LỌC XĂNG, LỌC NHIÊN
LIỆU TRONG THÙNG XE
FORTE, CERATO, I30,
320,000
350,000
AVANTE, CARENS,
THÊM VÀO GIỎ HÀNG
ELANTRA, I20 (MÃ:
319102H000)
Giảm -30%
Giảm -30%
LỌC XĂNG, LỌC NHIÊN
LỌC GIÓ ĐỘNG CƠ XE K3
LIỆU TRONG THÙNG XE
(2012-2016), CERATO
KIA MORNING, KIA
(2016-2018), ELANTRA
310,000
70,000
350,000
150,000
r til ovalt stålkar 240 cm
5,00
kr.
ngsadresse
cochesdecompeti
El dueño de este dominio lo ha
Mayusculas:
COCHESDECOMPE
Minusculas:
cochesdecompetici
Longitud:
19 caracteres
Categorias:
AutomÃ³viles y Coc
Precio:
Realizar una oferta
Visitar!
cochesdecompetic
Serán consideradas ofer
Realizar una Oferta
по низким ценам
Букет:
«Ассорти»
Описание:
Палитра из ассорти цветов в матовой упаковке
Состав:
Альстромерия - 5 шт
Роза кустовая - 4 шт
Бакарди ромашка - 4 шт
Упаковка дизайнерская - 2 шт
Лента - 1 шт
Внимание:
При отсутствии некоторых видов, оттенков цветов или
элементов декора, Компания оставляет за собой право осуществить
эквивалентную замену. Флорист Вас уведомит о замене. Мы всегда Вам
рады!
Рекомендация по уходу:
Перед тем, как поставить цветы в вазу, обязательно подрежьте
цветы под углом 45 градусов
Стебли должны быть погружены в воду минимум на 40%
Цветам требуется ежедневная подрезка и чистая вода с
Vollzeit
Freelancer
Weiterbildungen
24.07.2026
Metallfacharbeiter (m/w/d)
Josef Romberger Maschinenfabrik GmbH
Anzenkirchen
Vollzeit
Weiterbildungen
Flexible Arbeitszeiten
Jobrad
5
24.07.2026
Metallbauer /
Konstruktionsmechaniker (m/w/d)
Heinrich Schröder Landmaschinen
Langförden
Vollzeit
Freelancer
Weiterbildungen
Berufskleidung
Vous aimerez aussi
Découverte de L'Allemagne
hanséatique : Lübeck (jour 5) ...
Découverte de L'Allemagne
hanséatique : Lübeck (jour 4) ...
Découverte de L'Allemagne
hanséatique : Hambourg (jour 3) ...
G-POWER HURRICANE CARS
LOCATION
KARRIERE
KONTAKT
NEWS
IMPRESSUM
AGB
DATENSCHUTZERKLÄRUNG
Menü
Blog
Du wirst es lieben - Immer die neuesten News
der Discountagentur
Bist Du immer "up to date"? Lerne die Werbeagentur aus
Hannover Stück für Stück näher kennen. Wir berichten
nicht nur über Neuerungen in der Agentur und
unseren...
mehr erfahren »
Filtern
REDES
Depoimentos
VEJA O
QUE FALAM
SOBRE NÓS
◆ ◆ ◆ ◆ ◆
▸ **Exercise aim**: From the line that contains "Hannover Stück für" to the last line of the material above, repeat every line exactly, keeping both the first and the last.

▸ **Exercise response**:
Hannover Stück für Stück näher kennen. Wir berichten
nicht nur über Neuerungen in der Agentur und
unseren...
mehr erfahren »
Filtern
REDES
Depoimentos
VEJA O
QUE FALAM
SOBRE NÓS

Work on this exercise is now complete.